In a landmark move, a group of MPs recently published a working definition of the term Islamophobia. They defined it as “rooted in racism”, and as “a type of racism that targets expressions of Muslimness or perceived Muslimness”.
In our latest working paper, we wanted to better understand the prevalence and severity of such Islamophobic hate speech on social media. Such speech harms targeted victims, creates a sense of fear among Muslim communities, and contravenes fundamental principles of fairness. But we faced a key challenge: while extremely harmful, Islamophobic hate speech is actually quite rare.
Billions of posts are sent on social media every day, and only a very small number of them contain any sort of hate. So we set about creating a classification tool using machine learning which automatically detects whether or not tweets contain Islamophobia.
Detecting Islamophobic hate speech
Huge strides have been made in using machine learning to classify more general hate speech robustly, at scale and in a timely manner. In particular, a lot of progress has been made to categorise content based on whether it is hateful or not.
But Islamophobic hate speech is much more nuanced and complex than this. It runs the gamut from verbally attacking, abusing and insulting Muslims to ignoring them; from highlighting how they are perceived to be “different” to suggesting they are not legitimate members of society; from aggression to dismissal. We wanted to take this nuance into account with our tool so that we could categorise whether or not content is Islamophobic and whether the Islamophobia is strong or weak.
We defined Islamophobic hate speech as “any content which is produced or shared which expresses indiscriminate negativity against Islam or Muslims”. This differs from but is well-aligned with MPs’ working definition of Islamophobia, outlined above. Under our definitions, strong Islamophobia includes statements such as “all Muslims are barbarians”, while weak Islamophobia includes more subtle expressions, such as “Muslims eat such strange food”.
Being able to distinguish between weak and strong Islamophobia will not only help us to better detect and remove hate, but also to understand the dynamics of Islamophobia, investigate radicalisation processes where a person becomes progressively more Islamophobic, and provide better support to victims.
Setting the parameters
The tool we created is called a supervised machine learning classifier. The first step in creating one is to create a training or testing dataset – this is how the tool learns to assign tweets to each of the classes: weak Islamophobia, strong Islamophobia and no Islamophobia. Creating this dataset is a difficult and time-consuming process as each tweet has to be manually labelled, so the machine has a foundation to learn from. A further problem is that detecting hate speech is inherently subjective. What I consider strongly Islamophobic, you might think is weak, and vice versa.
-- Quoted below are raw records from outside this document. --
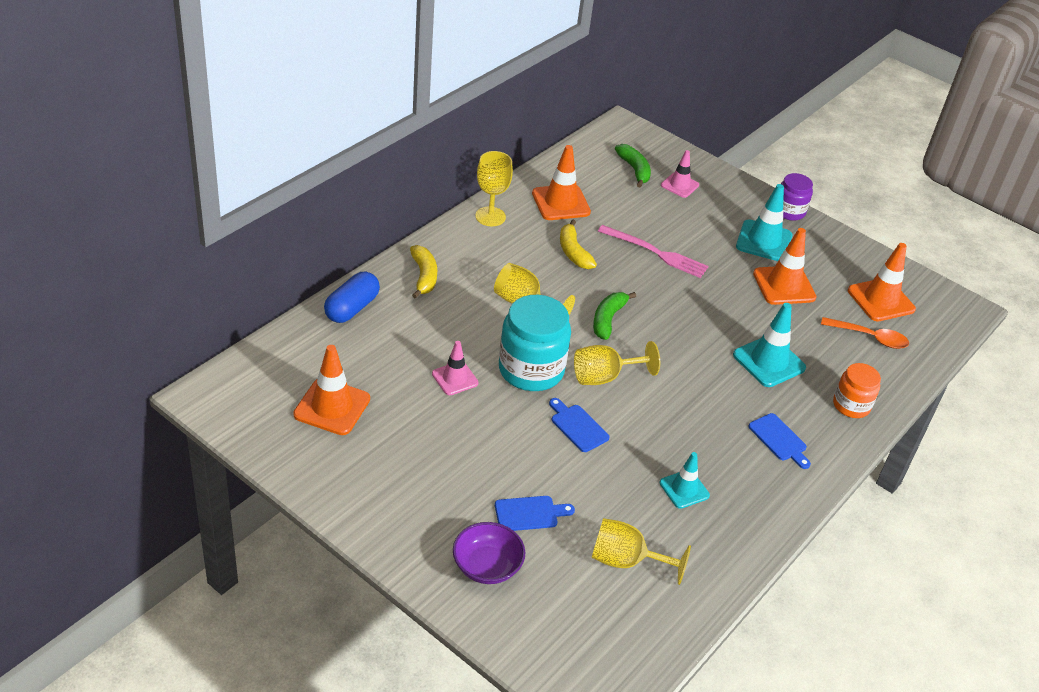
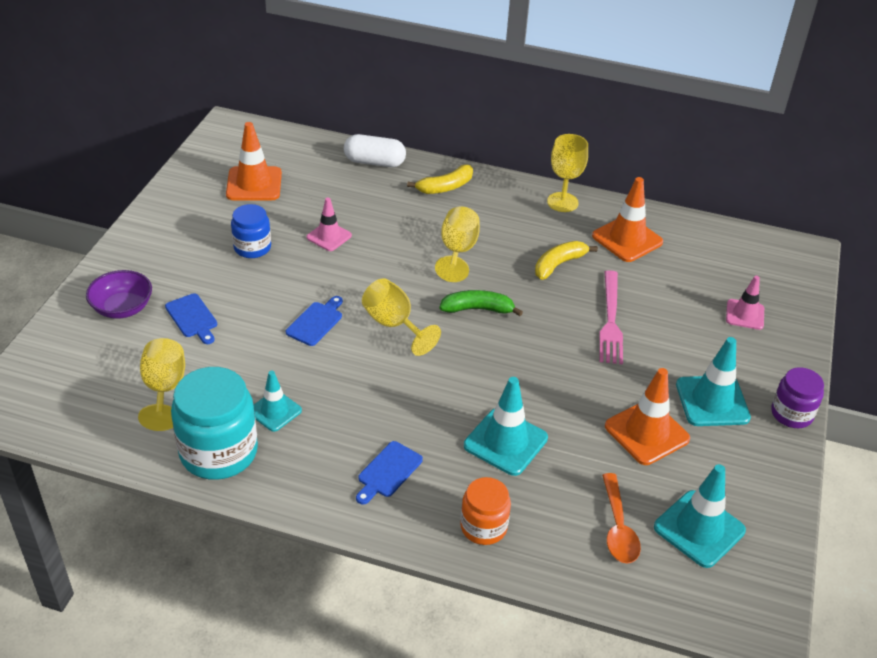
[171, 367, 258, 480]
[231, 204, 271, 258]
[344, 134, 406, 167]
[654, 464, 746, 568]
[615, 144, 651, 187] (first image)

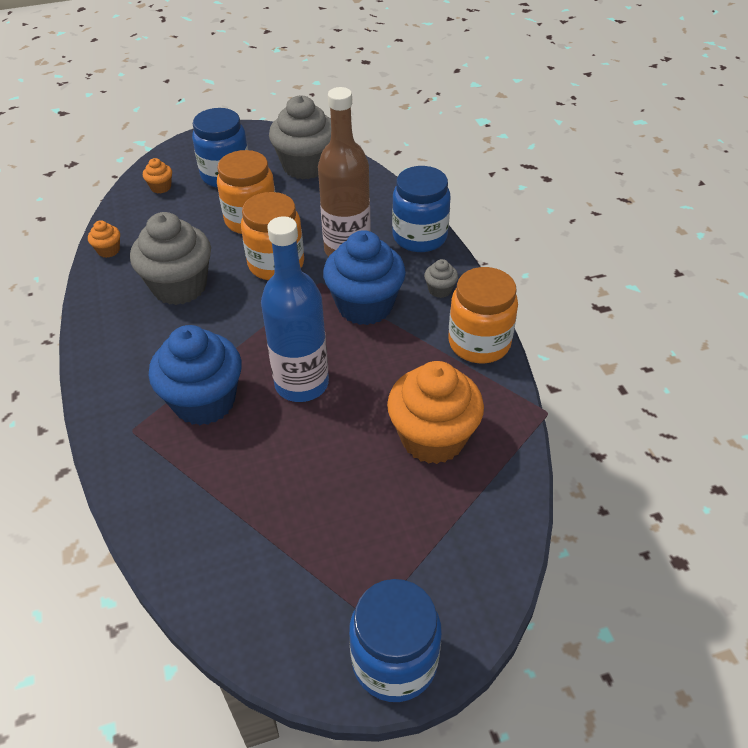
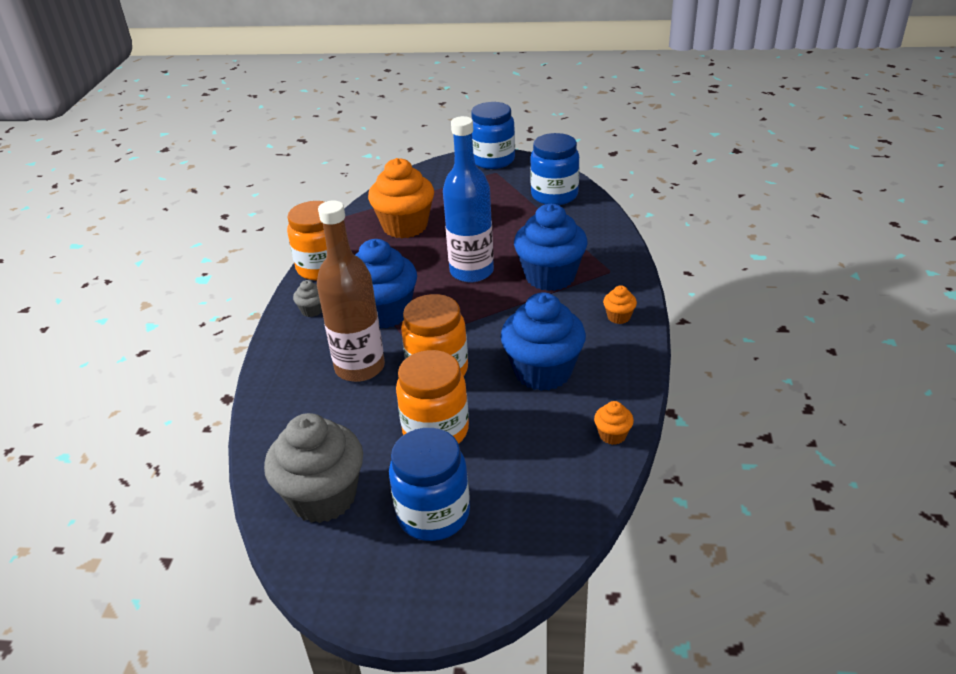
[501, 292, 586, 391]
[530, 133, 579, 205]
[603, 285, 637, 324]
We did two things to mitigate this. First, we spent a lot of time creating guidelines for labelling the tweets. Second, we had three experts label each tweet, and used statistical tests to check how much they agreed. We started with 4,000 tweets, sampled from a dataset of 140m tweets that we collected from March 2016 to August 2018. Most of the 4,000 tweets didn’t express any Islamophobia, so we removed a lot of them to create a balanced dataset, consisting of 410 strong, 484 weak, and 447 none (in total, 1,341 tweets).
The second step was to build and tune the classifier by engineering features and selecting an algorithm. Features are what the classifier uses to actually assign each tweet to the right class. Our main feature was a word embeddings model, a deep learning model which represents individual words as a vector of numbers, that can then be used to study word similarity and word usage. We also identified some other features from the tweets, such as the grammatical unit, sentiment and the number of mentions of mosques.
Once we’d built our classifier, the final step was to evaluate it, which we did by applying it to a new dataset of completely unseen tweets. We selected 100 tweets assigned to each of the three classes, so 300 in total, and had our three expert coders relabel them. This let us evaluate the classifier’s performance, comparing the labels assigned by our classifier with the actual labels.
The classifer’s main limitation was that it struggled to identify weak Islamophobic tweets as these often overlapped with both strong and none Islamophobic ones. That said, overall, its performance was strong. Accuracy (the number of correctly identified tweets) was 77% and precision was 78%. Because of our rigorous design and testing process, we can trust that the classifier is likely to perform similarly when it is used at scale “in the wild” on unseen Twitter data.
Using our classifier
We applied the classifier to a dataset of 109,488 tweets produced by 45 far-right accounts during 2017. These were identified by the charity Hope Not Hate in their 2015 and 2017 State of Hate reports. The graph below shows the results.
While most of the tweets – 52.6% – were not Islamophobic, weak Islamophobia was considerably more prevalent (33.8%) than strong Islamophobia (13.6%). This suggests that most of the Islamophobia in these far-right accounts is subtle and indirect, rather than aggressive or overt.
Detecting Islamophobic hate speech is a real and pressing challenge for governments, tech companies and academics. Sadly, this is a problem that will not go away – and there are no simple solutions. But if we are serious about removing hate speech and extremism from online spaces, and making social media platforms safe for all who use them, then we need to start with the appropriate tools. Our work shows it’s entirely possible to make these tools – to not only automatically detect hateful content but to also do so in a nuanced and fine-grained manner.